Man muß "Wiener Theaterblut" ein bißchen wie eine Operettengeschichte lesen oder wie einen Heftchenroman, wo man seine schiere Lust an dem Aufmarsch der vielen Klischees hat. Die Morde an den weiblichen Hauptdarstellerinnen (in der Garderobe erstochen!) treten im Grunde recht in den Hintergrund, mehr geht es René Freund um die Selbstfindung eines jungen Mannes, der aus einer Schauspielerdynastie stammt, viel lieber Fotograf wäre, aber doch beim Theater landet, wenn auch nur als Dramaturg. Dieser Mann, mittlerweile alt, erzählt uns und vor allem seinem Sohn, der, wie sich am Ende herausstellt, Schauspieler werden will, seine Geschichte. Er blickt zurück in jene turbulenten Jahre, als am Theater die große Mordserie alle in Atem hielt, als er endlich geschafft hat, von zu Hause auszuziehen, nach Premierenfeiern in Pornoschuppen Fotos geschossen, letztendlich aber doch seine große Liebe gefunden hat - natürlich am Theater.

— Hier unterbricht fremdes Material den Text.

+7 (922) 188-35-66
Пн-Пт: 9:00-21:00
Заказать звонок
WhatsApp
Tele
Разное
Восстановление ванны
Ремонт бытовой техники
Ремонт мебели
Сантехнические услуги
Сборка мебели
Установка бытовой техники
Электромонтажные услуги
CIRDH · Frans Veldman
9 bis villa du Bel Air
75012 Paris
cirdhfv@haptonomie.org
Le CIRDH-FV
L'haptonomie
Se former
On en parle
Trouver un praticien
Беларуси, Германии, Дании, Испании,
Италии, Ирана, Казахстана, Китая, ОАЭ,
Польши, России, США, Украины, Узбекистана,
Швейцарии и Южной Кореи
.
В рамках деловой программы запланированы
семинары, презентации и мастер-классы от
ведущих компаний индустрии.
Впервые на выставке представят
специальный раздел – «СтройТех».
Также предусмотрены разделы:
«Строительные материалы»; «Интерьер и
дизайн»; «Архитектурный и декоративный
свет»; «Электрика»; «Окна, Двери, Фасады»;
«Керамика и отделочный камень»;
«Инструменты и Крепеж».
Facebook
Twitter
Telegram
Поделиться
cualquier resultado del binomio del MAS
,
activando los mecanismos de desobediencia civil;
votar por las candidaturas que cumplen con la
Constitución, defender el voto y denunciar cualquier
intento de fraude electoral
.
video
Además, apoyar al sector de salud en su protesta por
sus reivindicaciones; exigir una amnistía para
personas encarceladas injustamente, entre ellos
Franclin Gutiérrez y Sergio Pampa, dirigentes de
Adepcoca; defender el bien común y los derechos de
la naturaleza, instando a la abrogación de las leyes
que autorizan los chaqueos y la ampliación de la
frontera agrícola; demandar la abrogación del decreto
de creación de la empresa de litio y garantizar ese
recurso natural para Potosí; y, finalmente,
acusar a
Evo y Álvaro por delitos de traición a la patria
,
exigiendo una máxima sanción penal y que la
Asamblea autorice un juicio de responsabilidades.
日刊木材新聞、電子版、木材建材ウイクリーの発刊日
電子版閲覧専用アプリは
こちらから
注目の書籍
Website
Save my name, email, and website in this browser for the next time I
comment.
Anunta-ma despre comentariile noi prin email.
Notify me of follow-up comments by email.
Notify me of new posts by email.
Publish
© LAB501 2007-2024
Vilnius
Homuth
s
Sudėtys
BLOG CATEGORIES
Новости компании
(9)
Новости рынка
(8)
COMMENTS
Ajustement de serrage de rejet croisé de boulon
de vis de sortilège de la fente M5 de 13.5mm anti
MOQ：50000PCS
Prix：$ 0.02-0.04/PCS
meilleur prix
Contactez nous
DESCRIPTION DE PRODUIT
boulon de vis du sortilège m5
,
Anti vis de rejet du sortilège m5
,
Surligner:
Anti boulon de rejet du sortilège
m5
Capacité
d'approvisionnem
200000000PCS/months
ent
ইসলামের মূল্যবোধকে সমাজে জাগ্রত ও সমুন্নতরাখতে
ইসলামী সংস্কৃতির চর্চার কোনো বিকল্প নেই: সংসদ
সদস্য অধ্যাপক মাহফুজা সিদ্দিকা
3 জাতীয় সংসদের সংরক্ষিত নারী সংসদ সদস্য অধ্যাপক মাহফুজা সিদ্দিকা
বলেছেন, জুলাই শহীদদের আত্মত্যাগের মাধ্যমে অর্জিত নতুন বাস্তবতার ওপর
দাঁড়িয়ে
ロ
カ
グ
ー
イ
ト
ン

Das Buch skizziert ein Wien, das eigentlich recht allgemein und austauschbar ist, bis auf ein paar Theaterzitate, die so lauten: "Wir staunten alle nicht wenig, als 'Fußball - ein Bußfall', produziert von unserem Konkurrenztheater, zum deutschsprachigen Theaterereignis der Saison wurde. Daß das Publikum in Scharen die achtstündige Vorstellung verließ und daß sich am Ende mehr Leute auf der Bühne als im Publikumsraum befanden, spielte dabei keine Rolle". Spätestens wenn Freund Jelinek und Schleef beim Konkurrenztheater auftreten läßt, ist klar, daß "Wiener Theaterblut" ein Roman mit Zielgruppe ist. Sollten Sie zufriedener Abonnent im Theater in der Josefstadt sein, dann werden Sie auch dieses Buch recht gerne mögen.